» SUPPLIED PASSAGE:
As part of my new test suite, we have a CPU power wrapper across several benchmarks to see the power response for a variety of different workloads. First workload up is a heavy AVX-related workload.

The CPU power sits around 1 W at idle, and then goes up to a peak of 13 W, before sitting down to 11 W for the rest of the test. So despite the 3500U being a 15 W processor, Honor has configured the CPU here to only hit 13 W at turbo then 11 W in a sustained test. The sustained part of that turbo isn’t that long, only about 10 seconds or so.

Another AVX test is LINPACK, and here we see the same thing – a turbo up to 13 W and the rest of the test goes to 11 W. The difference here is that when the periodic test gets to around 200 seconds, the maximum power limit tails off into a 9.5 W power limit, suggesting that there are multiple sustained workload power limits on this device. If you can complete the work in 10 seconds, you get 13 W – under 200 seconds gets 11 W, and beyond that gets 9.5 W.

» THE EXERCISE: Transcribe, word for word, the portion of the CPU power passage that begins with the words containing "As part of my" and ends with "seconds or so.".

» DATASET EXTRACT:
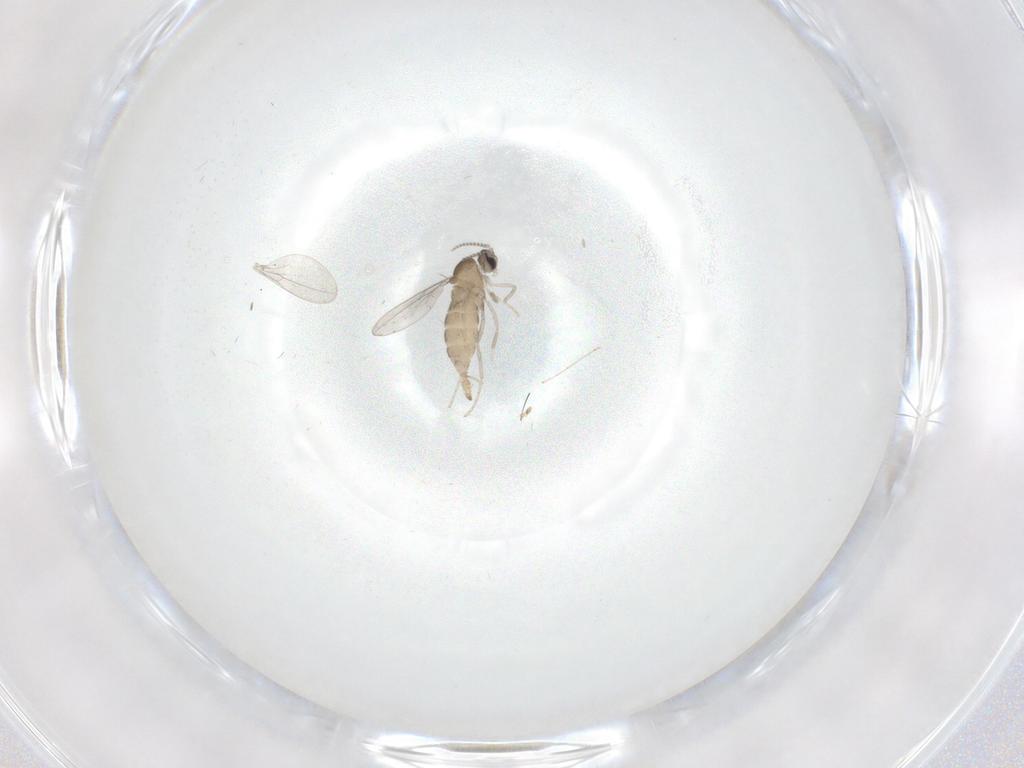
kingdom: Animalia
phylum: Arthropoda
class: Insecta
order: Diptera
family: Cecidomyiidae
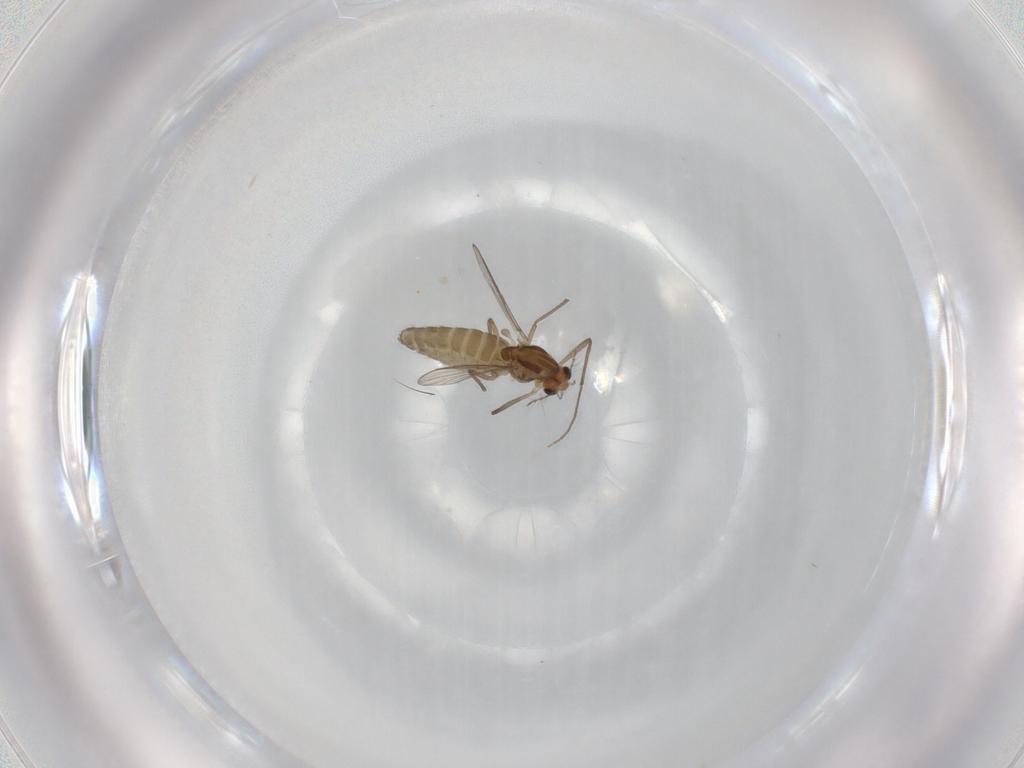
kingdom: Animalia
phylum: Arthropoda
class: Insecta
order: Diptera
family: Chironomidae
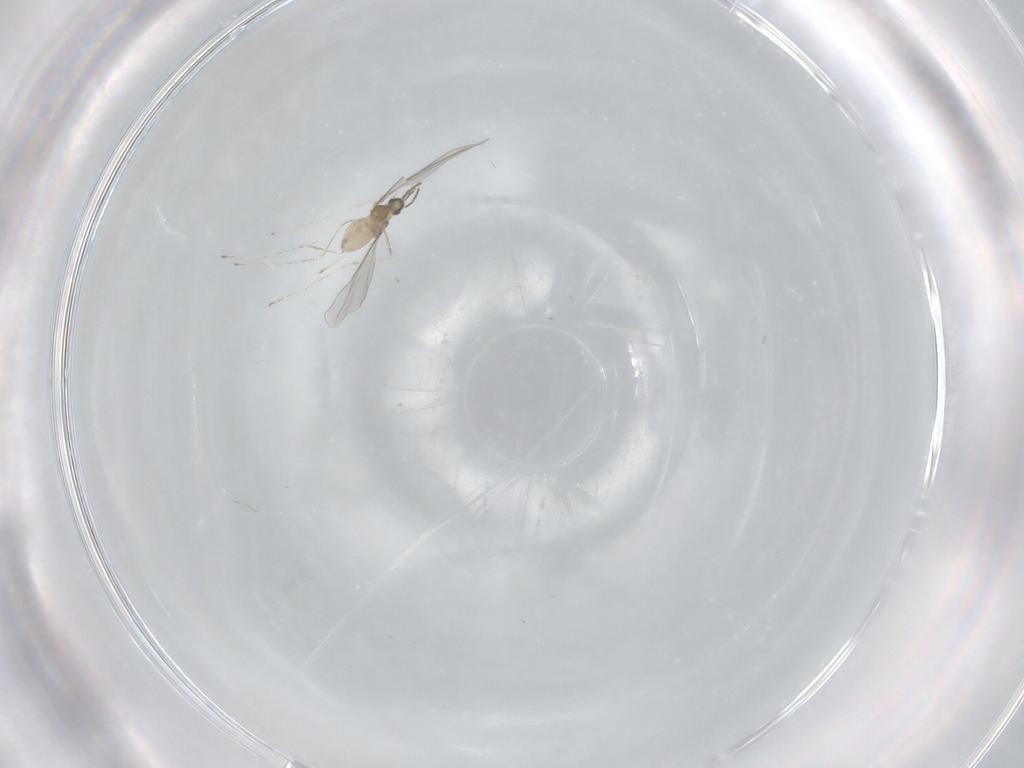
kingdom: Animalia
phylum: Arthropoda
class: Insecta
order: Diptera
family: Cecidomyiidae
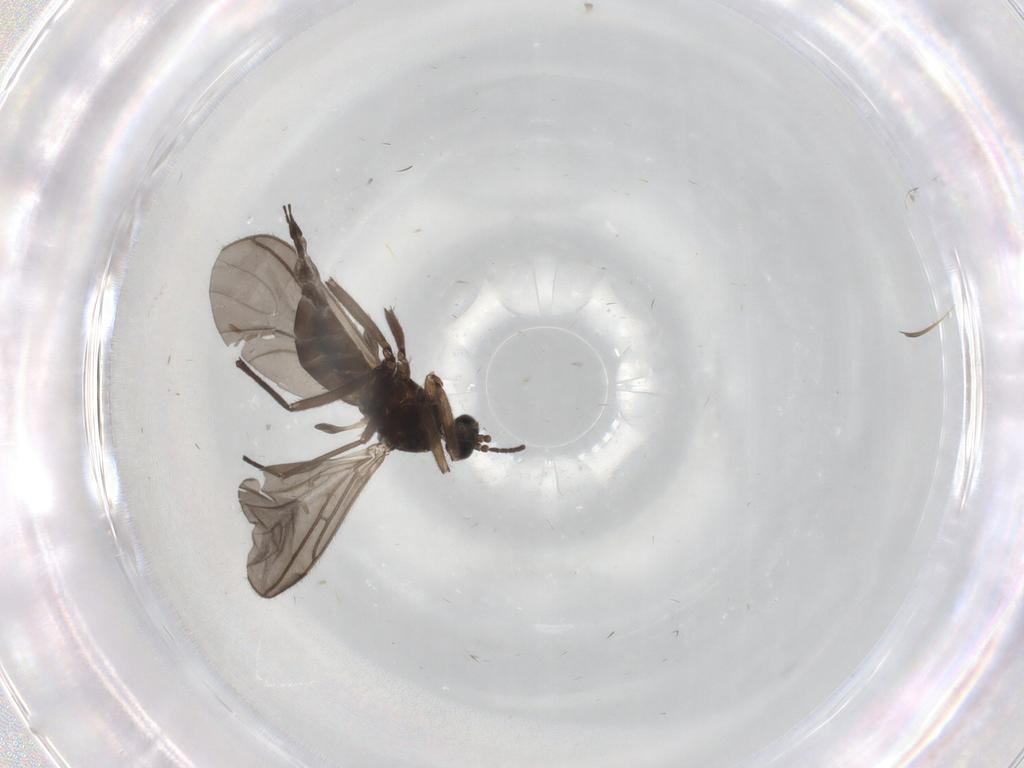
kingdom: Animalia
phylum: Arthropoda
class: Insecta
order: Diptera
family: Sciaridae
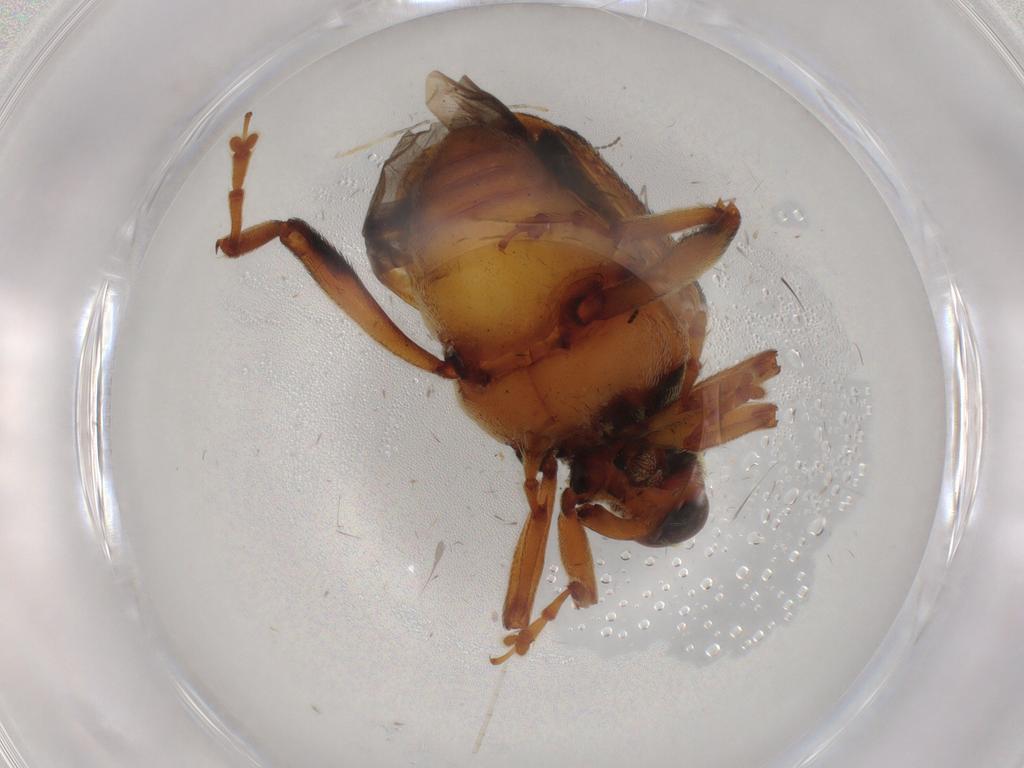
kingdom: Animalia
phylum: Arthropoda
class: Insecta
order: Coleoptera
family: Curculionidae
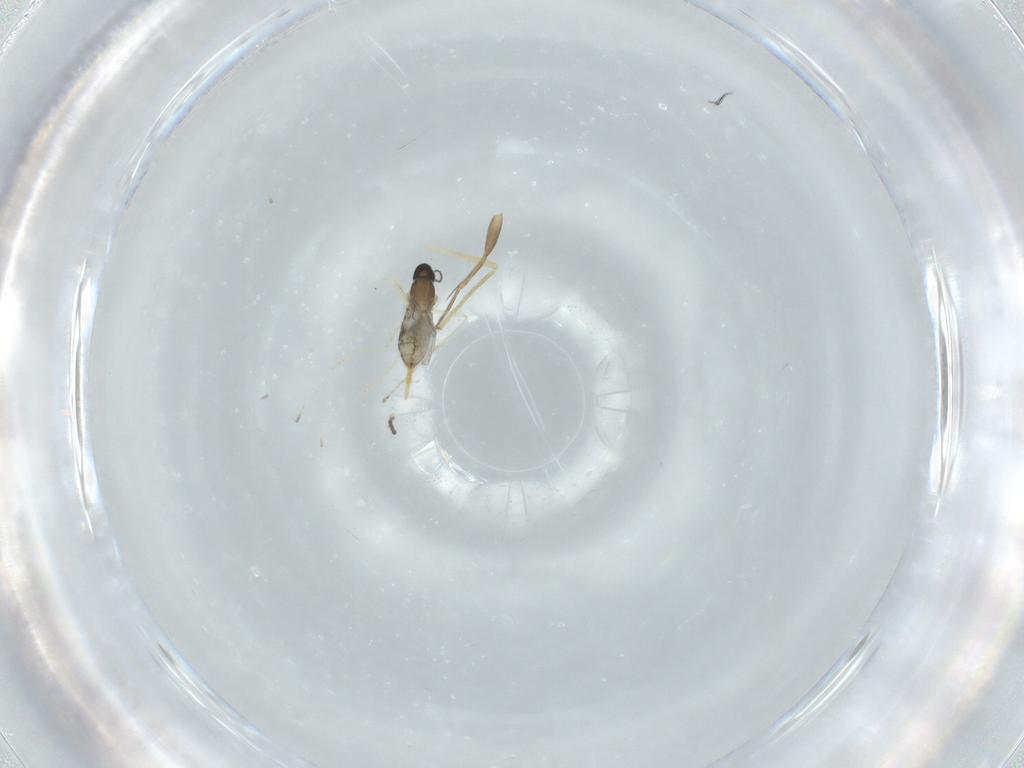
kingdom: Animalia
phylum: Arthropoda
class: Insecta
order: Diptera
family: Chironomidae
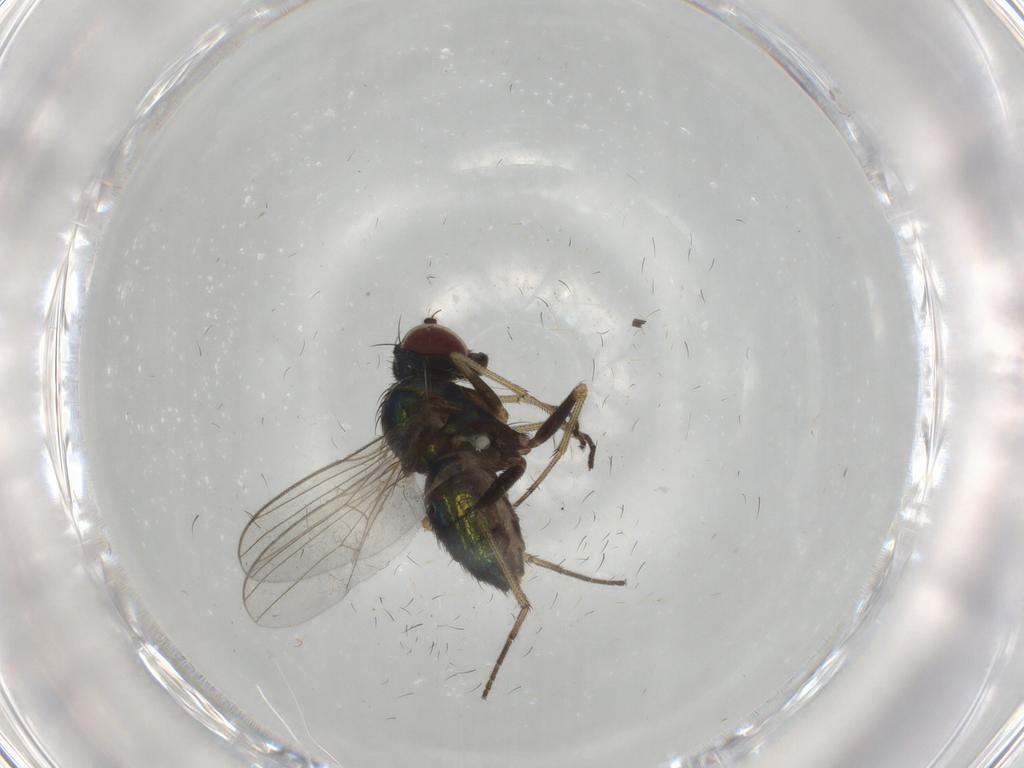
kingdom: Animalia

» IN RESPONSE:
As part of my new test suite, we have a CPU power wrapper across several benchmarks to see the power response for a variety of different workloads. First workload up is a heavy AVX-related workload.

The CPU power sits around 1 W at idle, and then goes up to a peak of 13 W, before sitting down to 11 W for the rest of the test. So despite the 3500U being a 15 W processor, Honor has configured the CPU here to only hit 13 W at turbo then 11 W in a sustained test. The sustained part of that turbo isn’t that long, only about 10 seconds or so.